Timor Timur berada di bawah PBB hingga tahun 2002. Tanggal 20 Mei 2002, Timor
Timur resmi diakui kemerdekaannya secara internasional. Timor Timur menjadi sebuah
negara dengan nama "Republik Demokratik Timor Leste". Kay Rala Xanana Gusmao
menjadi presiden pertama dan Mari Bin Amude Alkatiri menjadi perdana menteri pertama
negara itu setelah melepaskan diri dari NKRI tahun 2002.

Walaupun telah merdeka, rakyat Timor Leste tetap hidup dalam kemiskinan bahkan
semakin melarat. GNP per kapita yang awalnya $1500 turun drastis menjadi $300.
Penggunaan dolar AS sebagai mata uang Timor Leste menyebabkan standar hidup menjadi
tinggi dan daya beli masyarakat menurun. Australia akhirnya berhasil memeroleh
keinginannya, ladang minyak Celah Timor. Berdasarkan perjanjian, 80% hasil dari ladang
minyak tersebut untuk Australia dan hanya 20% untuk Timor Leste. Harga BBM di Timor
Leste sangat mahal sehingga tidak jarang mobil-mobil orang Timor Leste "minum" premium
bersubsidi di Timor Barat padahal mereka tidak pantas mendapatkan itu sebab mereka bukan
lagi warga negara Indonesia.

Pemerintah Timor Leste menerapkan bahasa Portugis dan bahasa Tetum sebagai bahasa
nasional tetapi bahasa Portugis yang lebih diutamakan. Dengan begitu, pemerintah Timor
Leste telah "sukses" memundurkan Timor Leste hingga 30 tahun ke belakang. Dalam
semalam rakyat Timor Leste menjadi buta bahasa karena pada faktanya hanya kurang dari
3% dari seluruh penduduk Timor Leste yang fasih menggunakan bahasa Portugis. Sebagian
besar yang bisa berbahasa Portugis berasal dari generasi tua. Mayoritas penduduk Timor
Leste justru fasih berbahasa Indonesia karena selama 24 tahun mereka hidup bersatu dengan
Indonesia.

Akibat dari kebijakan bahasa itu, wajah pendidikan Timor Leste turut menjadi bobrok.
Sekolah diliburkan selama sembilan bulan hanya untuk memberi kursus bahasa Portugis
kepada para guru Timor Leste. Pemerintah juga menawarkan kepada para pelajar beasiswa
untuk melanjutkan studi di Portugal. Hasilnya banyak di antara mereka yang gagal dalam
studi. Mereka hanya mendapat pelatihan bahasa Portugis selama lima bulan sebelum
berangkat ke Portugal. Untuk ujian saringannya saja menggunakan bahasa Indonesia.

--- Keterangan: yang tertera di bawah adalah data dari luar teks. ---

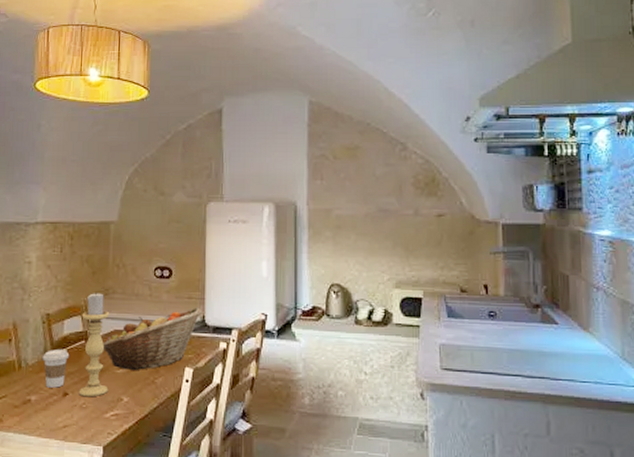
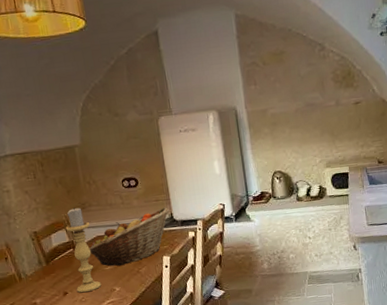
coffee cup: present [42,348,70,388] -> none [38,258,63,291]

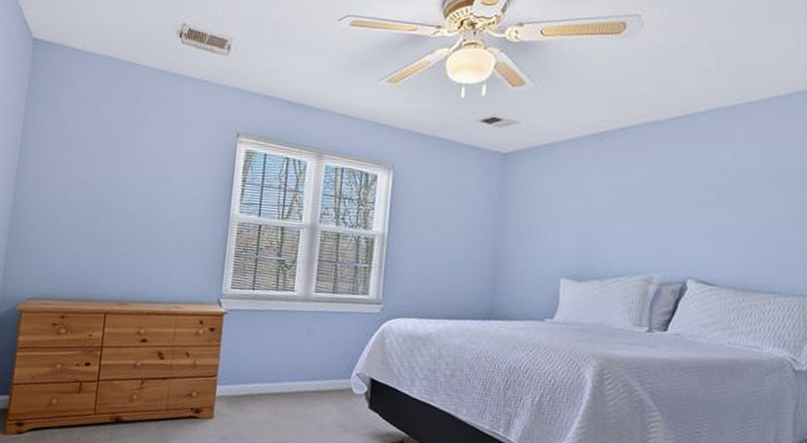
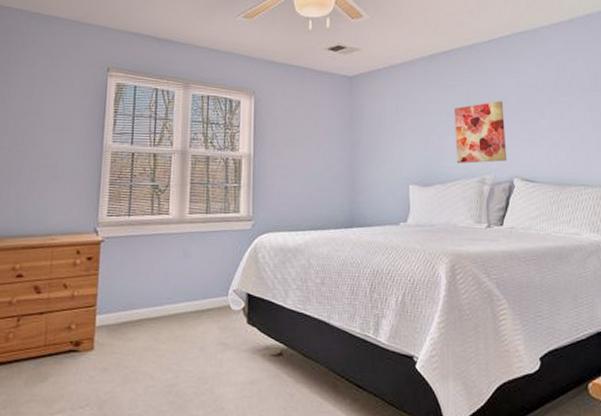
wall art: none [620,189,686,260] -> present [454,101,508,163]

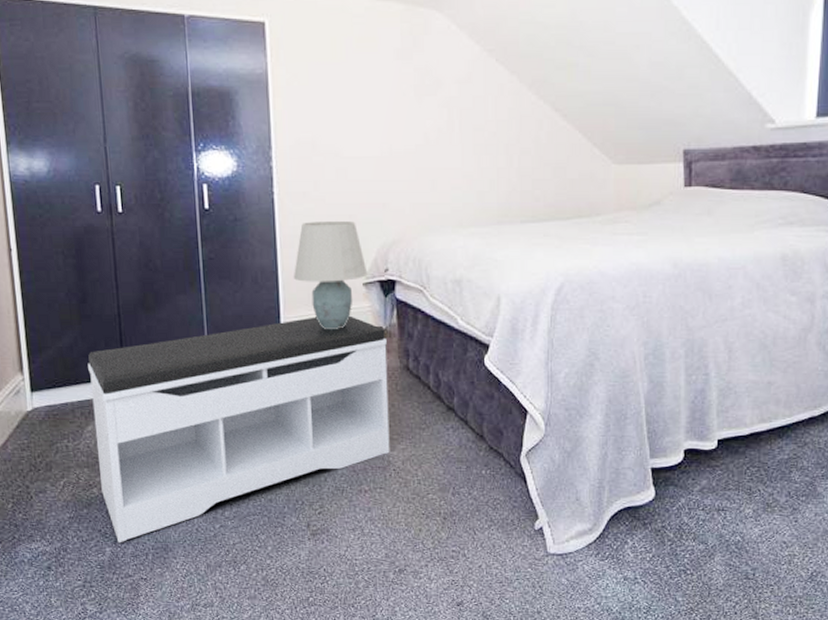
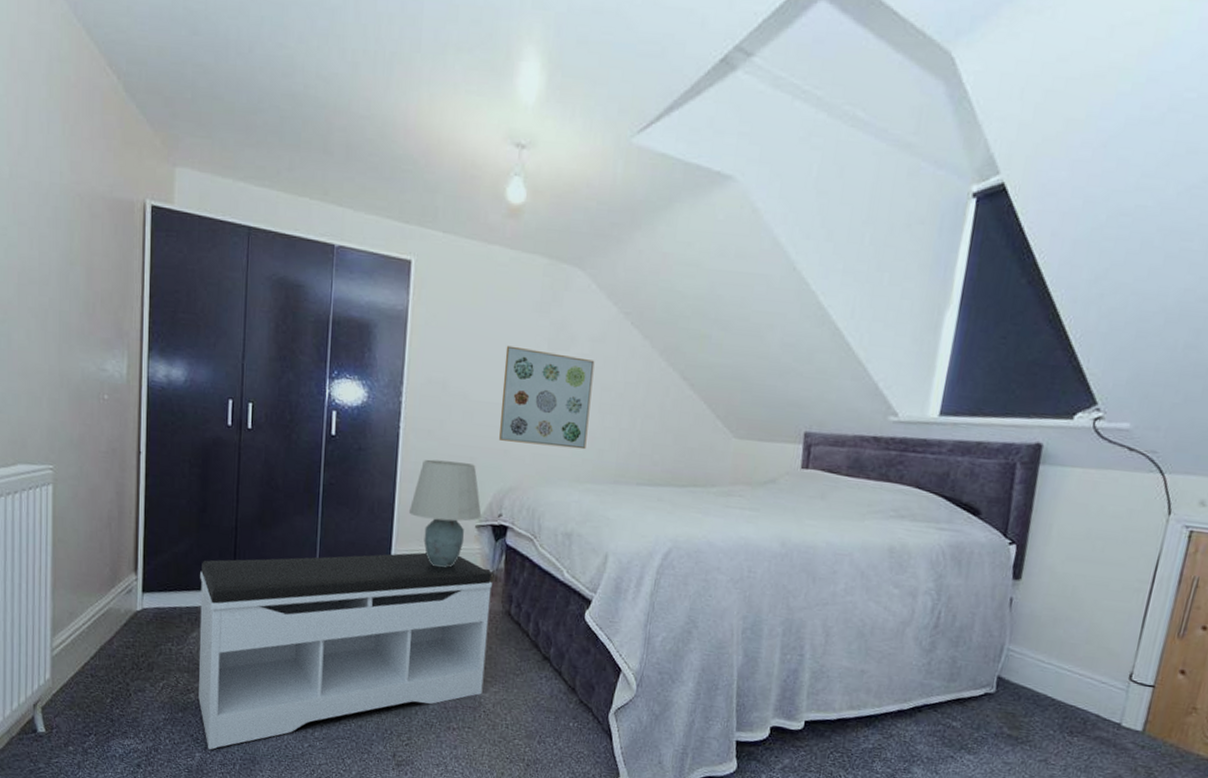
wall art: none [372,97,465,194] -> present [499,345,595,450]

Pertikaian antar etnis juga sering terjadi. Pada tanggal 8 Februari 2006, lebih dari 400
pasukan Timor Leste etnis Loro Monu melakukan aksi mogok sebagai aksi protes karena
merasa didiskriminasi. Pemerintah memecat sebanyak 594 pasukan etnis Loro Monu. Para
prajurit desertir di bawah Mayor Alfredo Alves Reinado segera melakukan pemberontakan
terhadap pemerintah. Kerusuhan juga terjadi di seluruh penjuru Timor Leste. Ratusan
bangunan dibakar dan dijarah, sementara 20 orang dilaporkan tewas dalam pertikaian antara
etnis Loro Monu dan Loro Sa'e. Pemerintah Dili tidak dapat mengendalikan pemberontakan
tersebut hingga meminta bantuan militer Australia, Portugal, Selandia Baru, dan Malaysia
tetapi hanya tentara Australia yang datang.

Pasukan PBB pun akhirnya turun tangan menjaga keamanan dan ketertiban di Timor
Leste. Tanggal 29 Mei 2006, ratusan orang berdemonstrasi di luar istana presiden sambil
meneriakkan yel-yel anti PM Mari Alkatiri karena pemerintahannya dianggap gagal. Di hari
yang sama, sebuah gudang pangan milik pemerintah Timor Leste di lain tempat turut dijarah.
Pada tanggal 11 Februari 2008, Presiden Jose Manuel Ramos Horta nyaris terbunuh oleh
tembakan anak buah Mayor Alfredo Reinado, Amaro da Costa. Hal ini menunjukkan betapa
rapuhnya keamanan di Timor Leste. Mayor Alfredo Reinado sendiri tewas beberapa hari
kemudian. Tugas pasukan PBB di Timor Leste berakhir pada bulan Desember 2012 dan
keamanan dan ketertiban kembali diserahkan kepada pemerintah Timor Leste.